3. A circuit according to claim 1 or 2, characterized in that the setting regulator (2, 3) has a processor and the communication computer (1) with the at least one setting regulator (2, 3) additionally via a bidirectional communication interface (7) for Data exchange is connected.

4. Circuit according to one of the preceding claims m compound with claim 3, characterized characterized in that each touchdown control (2, 3) detects the position of the valves (5, 6) and reports a malfunction of one of the valves (5, 6) to the communication computer (1;

5. Circuit according to one of the preceding claims, characterized in that the communication computer (1) monitors at least one of the following operating parameters of the circuit and the electromechanically actuated valves (5, 6): temperature of the output stages, supply voltage of the output stages, supply voltage of the position sensors used, Supply voltage for all landing gear (2, 3).

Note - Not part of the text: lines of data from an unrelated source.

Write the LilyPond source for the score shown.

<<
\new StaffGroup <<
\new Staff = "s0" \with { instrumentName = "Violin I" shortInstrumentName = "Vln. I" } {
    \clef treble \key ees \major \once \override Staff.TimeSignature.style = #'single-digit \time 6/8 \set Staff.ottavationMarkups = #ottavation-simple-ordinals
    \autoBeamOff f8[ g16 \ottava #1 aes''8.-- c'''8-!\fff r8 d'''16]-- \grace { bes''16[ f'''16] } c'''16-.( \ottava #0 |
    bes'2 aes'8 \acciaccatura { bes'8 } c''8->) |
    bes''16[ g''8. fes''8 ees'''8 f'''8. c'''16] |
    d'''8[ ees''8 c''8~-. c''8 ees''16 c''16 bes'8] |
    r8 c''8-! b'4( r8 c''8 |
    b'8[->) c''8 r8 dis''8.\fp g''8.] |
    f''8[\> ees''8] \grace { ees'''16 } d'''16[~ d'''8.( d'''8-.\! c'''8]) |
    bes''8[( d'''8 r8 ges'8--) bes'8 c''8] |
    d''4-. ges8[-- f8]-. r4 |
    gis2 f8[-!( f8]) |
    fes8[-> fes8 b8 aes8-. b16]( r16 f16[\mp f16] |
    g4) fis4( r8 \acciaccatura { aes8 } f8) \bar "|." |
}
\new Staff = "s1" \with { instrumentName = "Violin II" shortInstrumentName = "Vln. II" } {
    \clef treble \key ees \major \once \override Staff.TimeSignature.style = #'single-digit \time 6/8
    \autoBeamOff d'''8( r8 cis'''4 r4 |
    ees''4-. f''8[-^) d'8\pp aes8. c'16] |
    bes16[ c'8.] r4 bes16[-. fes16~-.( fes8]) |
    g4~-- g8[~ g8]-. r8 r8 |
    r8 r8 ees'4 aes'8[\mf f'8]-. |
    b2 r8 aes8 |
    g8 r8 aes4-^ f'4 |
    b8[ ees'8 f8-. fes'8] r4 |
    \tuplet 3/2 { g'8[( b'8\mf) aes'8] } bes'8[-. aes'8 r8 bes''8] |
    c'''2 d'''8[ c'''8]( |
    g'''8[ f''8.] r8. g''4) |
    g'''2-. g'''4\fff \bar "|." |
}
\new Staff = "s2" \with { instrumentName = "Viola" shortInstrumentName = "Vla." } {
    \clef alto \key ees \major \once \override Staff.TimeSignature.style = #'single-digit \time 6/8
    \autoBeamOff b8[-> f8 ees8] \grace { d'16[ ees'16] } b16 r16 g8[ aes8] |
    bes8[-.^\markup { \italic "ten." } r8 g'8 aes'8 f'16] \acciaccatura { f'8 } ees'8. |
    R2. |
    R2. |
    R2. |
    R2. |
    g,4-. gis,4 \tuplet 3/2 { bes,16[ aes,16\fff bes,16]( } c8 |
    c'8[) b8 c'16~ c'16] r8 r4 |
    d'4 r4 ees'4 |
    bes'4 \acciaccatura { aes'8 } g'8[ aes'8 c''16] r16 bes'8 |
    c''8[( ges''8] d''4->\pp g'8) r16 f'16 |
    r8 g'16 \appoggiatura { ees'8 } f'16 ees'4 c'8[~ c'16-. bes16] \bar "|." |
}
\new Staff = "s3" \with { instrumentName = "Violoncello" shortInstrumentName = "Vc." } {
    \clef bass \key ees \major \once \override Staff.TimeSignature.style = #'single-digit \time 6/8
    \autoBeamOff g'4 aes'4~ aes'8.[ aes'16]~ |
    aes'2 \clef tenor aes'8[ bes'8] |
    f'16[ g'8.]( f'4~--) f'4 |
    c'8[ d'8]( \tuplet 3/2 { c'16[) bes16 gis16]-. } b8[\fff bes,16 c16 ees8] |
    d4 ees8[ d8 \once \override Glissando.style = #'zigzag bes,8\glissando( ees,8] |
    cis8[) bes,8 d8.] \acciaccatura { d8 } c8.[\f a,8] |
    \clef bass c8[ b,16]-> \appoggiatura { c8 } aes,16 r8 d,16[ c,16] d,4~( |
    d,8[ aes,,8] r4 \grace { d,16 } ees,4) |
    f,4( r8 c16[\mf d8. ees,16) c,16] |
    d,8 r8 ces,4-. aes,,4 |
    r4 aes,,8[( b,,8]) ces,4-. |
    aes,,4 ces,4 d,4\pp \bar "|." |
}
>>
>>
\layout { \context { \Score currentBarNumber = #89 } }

6. Circuit according to one of the preceding claims, characterized by a plurality of communication computers (1).

7. Circuit according to claim 6, a separate communication computer (1) for all inlet valves (5) and a separate communication computer (1) for all outlet valves (6).

8. Circuit according to one of the preceding claims, d a d u r c h g e k e n n z e i c h n e t that several Aufzetzregier (2, 3) are combined with the associated output stages in a housing which is connected to an active cooling system

9. Circuit according to one of the preceding claims in conjunction with claim 4, characterized in that the communication computer (1) when a valve failure is indicated by one of the touchdown regulators (2, 3) the shutdown of the other valves (6, 5) of the cylinder concerned in the closed position.

10. Circuit according to one of the preceding claims in connection with claim 2, characterized characterized in that a circuit (13, 14, 15, 16) is provided in the feed line to each winding (10, 11) of an electromagnet, which circuit (13, 14, 15, 16) is supplied with the corresponding timing signal, so that the Circuit (13, 14, 15, 16) directly by means of the timing signal causes the current supply to the corresponding winding (10, 11) to be switched off directly.

11. The circuit according to claim 10, characterized in that the circuit (13, 14, 15, 16) each has an AND gate (15, 16) m of the feed line to each winding (10, 11), the output of which winding (10, 11) is connected, one input of which with the touchdown control (2, 3) and the other input of the communication line (4) for the corresponding timing signal, which leads from the communication computer (1) to the touchdown control (2, 3) an AND gate (13) is connected, which is additionally connected to the Aufsetzregier (2, 3), so that when the AND gate (13) is released by the Aufsetzregier (2, 3) the timing signal the direct shutdown of the Energizing the corresponding winding (10, 11) causes.